■ TASK OBJECTIVE:
Without any pictures, copy the records below once more, exactly as they are.

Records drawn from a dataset
::::::::
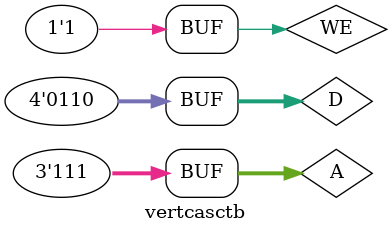
<source format=v>

`timescale 1ns / 1ps

module vertcasctb;

	// Inputs
	reg WE;	reg [2:0] A;	reg [3:0] D;
	// Outputs
	wire [3:0] Q;

	// Instantiate the Unit Under Test (UUT)
	vertcasc uut (
		.WE(WE), 
		.A(A), 
		.D(D), 
		.Q(Q)
	);

	initial begin
		// Initialize Inputs
		WE = 0;
		//EN = 0;
		A = 0;
		D = 0;

		// Wait 100 ns for global reset to finish
		#200;
      repeat(7)
		begin
			A = A + 1;
			#20;
			D = D + 1;
			#100;
		end
		WE = 1;
		#20;
		A = 0;
		#100;
		repeat(7)
		begin
			A = A + 1;
			D = A - 1;
			#100;
		end
		//EN = 1;
		//#100;

	end
      
endmodule


</source>
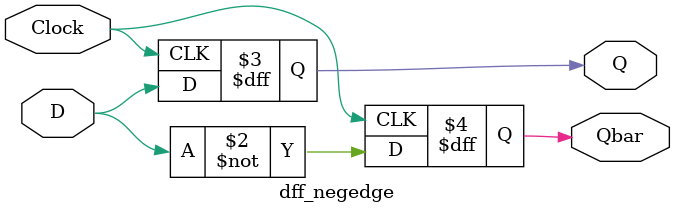
<source format=v>
module dff_negedge(D,Clock,Q,Qbar);
  input  D,Clock;
  output reg Q,Qbar;
  always @(negedge Clock)
  begin
    Q=D;
    Qbar=~D;
  end


endmodule
</source>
::::::::
■ WRITTEN SOLUTION:
<source format=v>

`timescale 1ns / 1ps

module vertcasctb;

	// Inputs
	reg WE;	reg [2:0] A;	reg [3:0] D;
	// Outputs
	wire [3:0] Q;

	// Instantiate the Unit Under Test (UUT)
	vertcasc uut (
		.WE(WE), 
		.A(A), 
		.D(D), 
		.Q(Q)
	);

	initial begin
		// Initialize Inputs
		WE = 0;
		//EN = 0;
		A = 0;
		D = 0;

		// Wait 100 ns for global reset to finish
		#200;
      repeat(7)
		begin
			A = A + 1;
			#20;
			D = D + 1;
			#100;
		end
		WE = 1;
		#20;
		A = 0;
		#100;
		repeat(7)
		begin
			A = A + 1;
			D = A - 1;
			#100;
		end
		//EN = 1;
		//#100;

	end
      
endmodule


</source>
<source format=v>
module dff_negedge(D,Clock,Q,Qbar);
  input  D,Clock;
  output reg Q,Qbar;
  always @(negedge Clock)
  begin
    Q=D;
    Qbar=~D;
  end


endmodule
</source>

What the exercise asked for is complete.